I would also recommend against baking in things like transforming and recoding the data in the get function beyond simply getting the data into a standardised panel-series format. These other decisions should be left to individual users.

Finally, it would be great to work on a way to dynamically generate meta data like bibtex entries and noting psData versions. It will easier over the long term than updating these manually.

christophergandrud avatar Mar 05 '14 14:03 christophergandrud

Thanks @christophergandrud , that's useful background info. I don't want to insist too much because I don't have a good sense of the 10,000ft view, but I agree that a common get_data user-facing function would be great.

One simple approach would be to have get_data be a simple wrapper that just calls the recipe cleaning script and returns the data. For "vanilla" datasets, the cleaning script will just be a single call to read.spss(url) or some such. That way, developers don't have to make distinctions between clean and non-clean data. Each of them have an associated loading/cleaning script. Some of those are just more complicated than others, but everything is very transparent and easy to see.

Plus there is a single point of entry for all datasets: a get_data(...) function where the three dots allow users to (potentially) pass arbitrary parameters to the cleaning scripts. Minimal overhead, standardized, high flexibility.

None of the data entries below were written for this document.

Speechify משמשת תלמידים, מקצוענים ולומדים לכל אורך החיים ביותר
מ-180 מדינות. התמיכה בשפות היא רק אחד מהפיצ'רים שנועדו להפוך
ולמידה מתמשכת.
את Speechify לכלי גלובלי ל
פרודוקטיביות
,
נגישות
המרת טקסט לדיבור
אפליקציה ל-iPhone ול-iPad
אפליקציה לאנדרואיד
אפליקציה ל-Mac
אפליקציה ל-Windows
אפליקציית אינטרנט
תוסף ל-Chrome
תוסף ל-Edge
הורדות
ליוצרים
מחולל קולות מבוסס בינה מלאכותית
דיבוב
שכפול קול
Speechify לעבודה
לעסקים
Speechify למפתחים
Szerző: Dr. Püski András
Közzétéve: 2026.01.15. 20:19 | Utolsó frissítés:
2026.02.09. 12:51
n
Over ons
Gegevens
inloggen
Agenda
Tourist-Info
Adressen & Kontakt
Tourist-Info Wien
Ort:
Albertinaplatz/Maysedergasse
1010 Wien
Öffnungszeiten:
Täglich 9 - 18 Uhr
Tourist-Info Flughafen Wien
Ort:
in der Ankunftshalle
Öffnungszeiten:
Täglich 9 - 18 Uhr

The info to include in the accompanying yaml files can be agreed on, and enforced at the Pull Request level.

vincentarelbundock avatar Mar 05 '14 14:03 vincentarelbundock

I agree about minimizing data transformations. My log example was a bad one. Think more about dropping YUG after break-up.

vincentarelbundock avatar Mar 05 '14 14:03 vincentarelbundock

@vincentarelbundock I really like your suggestion for the user facing get_data. That should be the way to go.

We should have a separate discussion on how to deal with the 'problem countries' like Yugoslavia and East/West Germany. These are important things to consider because they affect merging, which is a going to be a core psData functionality.

Right now there is a really crude method of notifying the user about/dropping duplicates. But this is kind of unsatisfactory.

christophergandrud avatar Mar 05 '14 14:03 christophergandrud

Yes, get_data as a wrapper for the full versions should be the way to go. We recently had related discussion in ropengov mailing list. It would be good to harmonize these conventions across different packages, and the model discussed here is the best candidate to me so far. Still need to think how to implement cacheing.

antagomir avatar Mar 05 '14 23:03 antagomir